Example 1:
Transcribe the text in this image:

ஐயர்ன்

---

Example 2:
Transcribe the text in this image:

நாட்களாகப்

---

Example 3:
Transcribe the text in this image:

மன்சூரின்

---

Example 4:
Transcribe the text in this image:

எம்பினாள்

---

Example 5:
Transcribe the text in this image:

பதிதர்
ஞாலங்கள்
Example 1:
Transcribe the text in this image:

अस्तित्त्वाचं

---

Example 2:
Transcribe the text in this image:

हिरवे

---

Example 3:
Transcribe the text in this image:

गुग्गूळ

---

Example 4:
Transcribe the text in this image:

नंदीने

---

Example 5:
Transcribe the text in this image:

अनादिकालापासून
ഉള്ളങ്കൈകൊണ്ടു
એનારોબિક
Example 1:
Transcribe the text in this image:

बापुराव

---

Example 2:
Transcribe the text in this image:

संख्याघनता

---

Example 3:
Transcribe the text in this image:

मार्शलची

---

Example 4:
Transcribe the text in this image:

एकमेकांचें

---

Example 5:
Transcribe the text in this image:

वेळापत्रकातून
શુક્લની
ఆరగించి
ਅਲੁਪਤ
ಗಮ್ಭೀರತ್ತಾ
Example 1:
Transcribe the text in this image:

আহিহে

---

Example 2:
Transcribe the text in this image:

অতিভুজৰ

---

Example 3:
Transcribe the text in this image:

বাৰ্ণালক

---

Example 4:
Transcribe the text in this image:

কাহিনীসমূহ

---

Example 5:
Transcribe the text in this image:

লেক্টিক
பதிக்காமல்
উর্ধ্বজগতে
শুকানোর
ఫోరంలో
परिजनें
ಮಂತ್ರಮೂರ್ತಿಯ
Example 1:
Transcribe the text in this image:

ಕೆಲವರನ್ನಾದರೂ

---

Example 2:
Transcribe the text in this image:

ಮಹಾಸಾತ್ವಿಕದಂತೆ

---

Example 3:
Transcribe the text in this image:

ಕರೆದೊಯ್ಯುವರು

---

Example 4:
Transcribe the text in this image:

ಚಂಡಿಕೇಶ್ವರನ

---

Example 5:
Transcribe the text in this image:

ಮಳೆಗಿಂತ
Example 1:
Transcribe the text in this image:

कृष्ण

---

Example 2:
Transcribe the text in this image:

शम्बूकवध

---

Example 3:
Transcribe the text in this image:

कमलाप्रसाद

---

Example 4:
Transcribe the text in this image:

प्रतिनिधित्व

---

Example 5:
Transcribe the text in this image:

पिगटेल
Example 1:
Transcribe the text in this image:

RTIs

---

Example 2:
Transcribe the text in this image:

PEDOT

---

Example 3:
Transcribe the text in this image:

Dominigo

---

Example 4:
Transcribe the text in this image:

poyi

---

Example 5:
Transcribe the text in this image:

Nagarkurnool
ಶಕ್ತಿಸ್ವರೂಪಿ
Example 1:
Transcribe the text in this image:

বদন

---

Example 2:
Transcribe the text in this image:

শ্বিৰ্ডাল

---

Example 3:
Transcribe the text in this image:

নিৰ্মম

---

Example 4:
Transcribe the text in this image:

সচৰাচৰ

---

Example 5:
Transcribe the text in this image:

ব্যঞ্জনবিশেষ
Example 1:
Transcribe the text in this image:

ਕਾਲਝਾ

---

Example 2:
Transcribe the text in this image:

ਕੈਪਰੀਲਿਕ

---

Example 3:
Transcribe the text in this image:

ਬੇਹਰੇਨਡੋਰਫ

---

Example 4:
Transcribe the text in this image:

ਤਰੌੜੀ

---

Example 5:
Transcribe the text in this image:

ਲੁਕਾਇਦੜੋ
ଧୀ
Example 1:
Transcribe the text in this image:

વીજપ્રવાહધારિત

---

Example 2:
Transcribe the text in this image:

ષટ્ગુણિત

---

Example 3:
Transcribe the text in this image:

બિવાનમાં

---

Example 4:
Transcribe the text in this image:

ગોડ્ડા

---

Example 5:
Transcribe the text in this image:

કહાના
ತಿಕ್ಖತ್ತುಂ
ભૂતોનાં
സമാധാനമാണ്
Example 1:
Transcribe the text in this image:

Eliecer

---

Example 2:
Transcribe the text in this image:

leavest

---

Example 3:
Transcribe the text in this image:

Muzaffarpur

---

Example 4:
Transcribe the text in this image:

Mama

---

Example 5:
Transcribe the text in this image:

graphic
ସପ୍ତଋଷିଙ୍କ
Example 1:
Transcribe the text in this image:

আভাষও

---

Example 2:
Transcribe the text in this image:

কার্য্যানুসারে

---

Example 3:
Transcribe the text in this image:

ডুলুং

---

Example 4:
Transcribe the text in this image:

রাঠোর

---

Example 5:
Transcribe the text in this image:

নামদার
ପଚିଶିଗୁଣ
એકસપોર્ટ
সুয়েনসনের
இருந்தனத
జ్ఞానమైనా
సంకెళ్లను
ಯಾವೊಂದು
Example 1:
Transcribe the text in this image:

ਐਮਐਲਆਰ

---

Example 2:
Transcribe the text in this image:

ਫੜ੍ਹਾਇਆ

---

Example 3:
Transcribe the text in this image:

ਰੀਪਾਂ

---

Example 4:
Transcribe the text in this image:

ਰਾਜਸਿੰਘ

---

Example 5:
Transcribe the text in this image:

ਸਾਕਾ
# # # #
| WHAT YOU ARE ASKED TO DO |
Your task is to return the full listing exactly as it was given.

| EXERCISE ANSWER |
Example 1:
Transcribe the text in this image:

ஐயர்ன்

---

Example 2:
Transcribe the text in this image:

நாட்களாகப்

---

Example 3:
Transcribe the text in this image:

மன்சூரின்

---

Example 4:
Transcribe the text in this image:

எம்பினாள்

---

Example 5:
Transcribe the text in this image:

பதிதர்
ஞாலங்கள்
Example 1:
Transcribe the text in this image:

अस्तित्त्वाचं

---

Example 2:
Transcribe the text in this image:

हिरवे

---

Example 3:
Transcribe the text in this image:

गुग्गूळ

---

Example 4:
Transcribe the text in this image:

नंदीने

---

Example 5:
Transcribe the text in this image:

अनादिकालापासून
ഉള്ളങ്കൈകൊണ്ടു
એનારોબિક
Example 1:
Transcribe the text in this image:

बापुराव

---

Example 2:
Transcribe the text in this image:

संख्याघनता

---

Example 3:
Transcribe the text in this image:

मार्शलची

---

Example 4:
Transcribe the text in this image:

एकमेकांचें

---

Example 5:
Transcribe the text in this image:

वेळापत्रकातून
શુક્લની
ఆరగించి
ਅਲੁਪਤ
ಗಮ್ಭೀರತ್ತಾ
Example 1:
Transcribe the text in this image:

আহিহে

---

Example 2:
Transcribe the text in this image:

অতিভুজৰ

---

Example 3:
Transcribe the text in this image:

বাৰ্ণালক

---

Example 4:
Transcribe the text in this image:

কাহিনীসমূহ

---

Example 5:
Transcribe the text in this image:

লেক্টিক
பதிக்காமல்
উর্ধ্বজগতে
শুকানোর
ఫోరంలో
परिजनें
ಮಂತ್ರಮೂರ್ತಿಯ
Example 1:
Transcribe the text in this image:

ಕೆಲವರನ್ನಾದರೂ

---

Example 2:
Transcribe the text in this image:

ಮಹಾಸಾತ್ವಿಕದಂತೆ

---

Example 3:
Transcribe the text in this image:

ಕರೆದೊಯ್ಯುವರು

---

Example 4:
Transcribe the text in this image:

ಚಂಡಿಕೇಶ್ವರನ

---

Example 5:
Transcribe the text in this image:

ಮಳೆಗಿಂತ
Example 1:
Transcribe the text in this image:

कृष्ण

---

Example 2:
Transcribe the text in this image:

शम्बूकवध

---

Example 3:
Transcribe the text in this image:

कमलाप्रसाद

---

Example 4:
Transcribe the text in this image:

प्रतिनिधित्व

---

Example 5:
Transcribe the text in this image:

पिगटेल
Example 1:
Transcribe the text in this image:

RTIs

---

Example 2:
Transcribe the text in this image:

PEDOT

---

Example 3:
Transcribe the text in this image:

Dominigo

---

Example 4:
Transcribe the text in this image:

poyi

---

Example 5:
Transcribe the text in this image:

Nagarkurnool
ಶಕ್ತಿಸ್ವರೂಪಿ
Example 1:
Transcribe the text in this image:

বদন

---

Example 2:
Transcribe the text in this image:

শ্বিৰ্ডাল

---

Example 3:
Transcribe the text in this image:

নিৰ্মম

---

Example 4:
Transcribe the text in this image:

সচৰাচৰ

---

Example 5:
Transcribe the text in this image:

ব্যঞ্জনবিশেষ
Example 1:
Transcribe the text in this image:

ਕਾਲਝਾ

---

Example 2:
Transcribe the text in this image:

ਕੈਪਰੀਲਿਕ

---

Example 3:
Transcribe the text in this image:

ਬੇਹਰੇਨਡੋਰਫ

---

Example 4:
Transcribe the text in this image:

ਤਰੌੜੀ

---

Example 5:
Transcribe the text in this image:

ਲੁਕਾਇਦੜੋ
ଧୀ
Example 1:
Transcribe the text in this image:

વીજપ્રવાહધારિત

---

Example 2:
Transcribe the text in this image:

ષટ્ગુણિત

---

Example 3:
Transcribe the text in this image:

બિવાનમાં

---

Example 4:
Transcribe the text in this image:

ગોડ્ડા

---

Example 5:
Transcribe the text in this image:

કહાના
ತಿಕ್ಖತ್ತುಂ
ભૂતોનાં
സമാധാനമാണ്
Example 1:
Transcribe the text in this image:

Eliecer

---

Example 2:
Transcribe the text in this image:

leavest

---

Example 3:
Transcribe the text in this image:

Muzaffarpur

---

Example 4:
Transcribe the text in this image:

Mama

---

Example 5:
Transcribe the text in this image:

graphic
ସପ୍ତଋଷିଙ୍କ
Example 1:
Transcribe the text in this image:

আভাষও

---

Example 2:
Transcribe the text in this image:

কার্য্যানুসারে

---

Example 3:
Transcribe the text in this image:

ডুলুং

---

Example 4:
Transcribe the text in this image:

রাঠোর

---

Example 5:
Transcribe the text in this image:

নামদার
ପଚିଶିଗୁଣ
એકસપોર્ટ
সুয়েনসনের
இருந்தனத
జ్ఞానమైనా
సంకెళ్లను
ಯಾವೊಂದು
Example 1:
Transcribe the text in this image:

ਐਮਐਲਆਰ

---

Example 2:
Transcribe the text in this image:

ਫੜ੍ਹਾਇਆ

---

Example 3:
Transcribe the text in this image:

ਰੀਪਾਂ

---

Example 4:
Transcribe the text in this image:

ਰਾਜਸਿੰਘ

---

Example 5:
Transcribe the text in this image:

ਸਾਕਾ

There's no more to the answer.